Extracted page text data
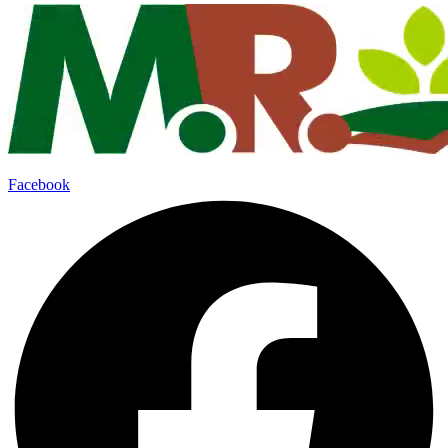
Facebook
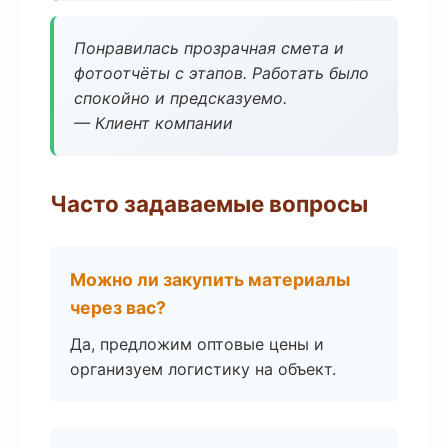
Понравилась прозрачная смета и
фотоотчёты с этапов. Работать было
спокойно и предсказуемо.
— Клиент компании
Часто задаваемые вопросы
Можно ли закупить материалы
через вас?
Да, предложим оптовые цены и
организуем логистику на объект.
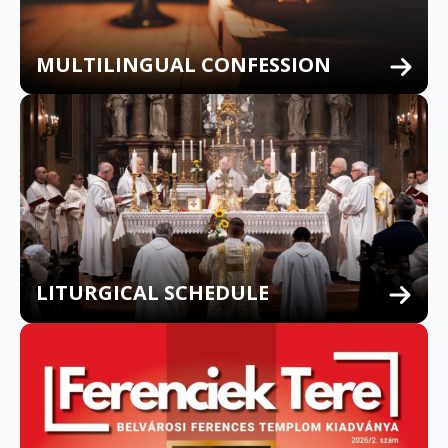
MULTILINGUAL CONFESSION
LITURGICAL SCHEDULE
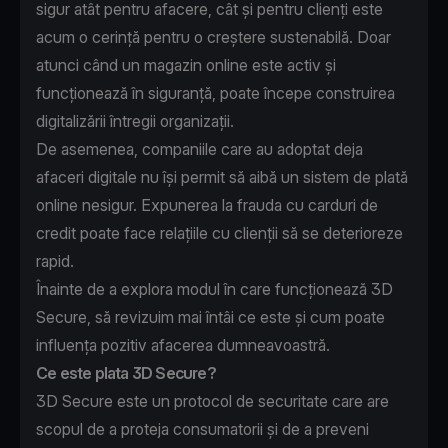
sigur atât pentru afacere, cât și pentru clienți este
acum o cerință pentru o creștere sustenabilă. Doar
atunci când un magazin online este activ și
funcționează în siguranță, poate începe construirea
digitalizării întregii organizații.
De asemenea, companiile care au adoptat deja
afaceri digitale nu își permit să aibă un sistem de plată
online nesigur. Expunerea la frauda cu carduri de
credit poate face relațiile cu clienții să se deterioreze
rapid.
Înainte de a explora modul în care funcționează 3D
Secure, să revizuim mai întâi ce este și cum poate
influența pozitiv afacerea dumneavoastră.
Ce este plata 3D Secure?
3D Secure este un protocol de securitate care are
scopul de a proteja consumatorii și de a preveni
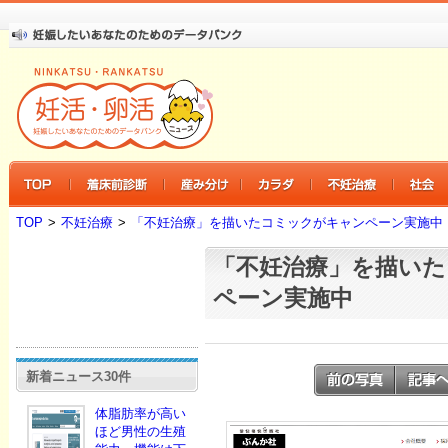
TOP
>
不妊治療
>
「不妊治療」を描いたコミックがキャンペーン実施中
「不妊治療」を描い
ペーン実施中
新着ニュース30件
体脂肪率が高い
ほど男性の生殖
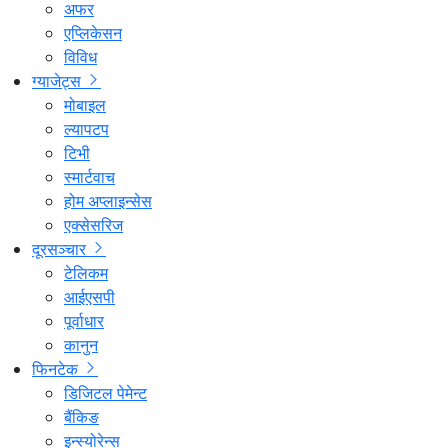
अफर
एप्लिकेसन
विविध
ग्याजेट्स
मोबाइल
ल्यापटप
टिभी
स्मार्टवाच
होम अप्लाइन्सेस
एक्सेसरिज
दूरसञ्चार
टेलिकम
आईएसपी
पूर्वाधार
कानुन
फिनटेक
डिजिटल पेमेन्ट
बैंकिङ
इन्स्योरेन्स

## [Work instruction]
Transcribe the data exactly, minus any images.

## [Answer space]
Facebook
Понравилась прозрачная смета и
фотоотчёты с этапов. Работать было
спокойно и предсказуемо.
— Клиент компании
Часто задаваемые вопросы
Можно ли закупить материалы
через вас?
Да, предложим оптовые цены и
организуем логистику на объект.
MULTILINGUAL CONFESSION
LITURGICAL SCHEDULE
sigur atât pentru afacere, cât și pentru clienți este
acum o cerință pentru o creștere sustenabilă. Doar
atunci când un magazin online este activ și
funcționează în siguranță, poate începe construirea
digitalizării întregii organizații.
De asemenea, companiile care au adoptat deja
afaceri digitale nu își permit să aibă un sistem de plată
online nesigur. Expunerea la frauda cu carduri de
credit poate face relațiile cu clienții să se deterioreze
rapid.
Înainte de a explora modul în care funcționează 3D
Secure, să revizuim mai întâi ce este și cum poate
influența pozitiv afacerea dumneavoastră.
Ce este plata 3D Secure?
3D Secure este un protocol de securitate care are
scopul de a proteja consumatorii și de a preveni
TOP
>
不妊治療
>
「不妊治療」を描いたコミックがキャンペーン実施中
「不妊治療」を描い
ペーン実施中
新着ニュース30件
体脂肪率が高い
ほど男性の生殖
अफर
एप्लिकेसन
विविध
ग्याजेट्स
मोबाइल
ल्यापटप
टिभी
स्मार्टवाच
होम अप्लाइन्सेस
एक्सेसरिज
दूरसञ्चार
टेलिकम
आईएसपी
पूर्वाधार
कानुन
फिनटेक
डिजिटल पेमेन्ट
बैंकिङ
इन्स्योरेन्स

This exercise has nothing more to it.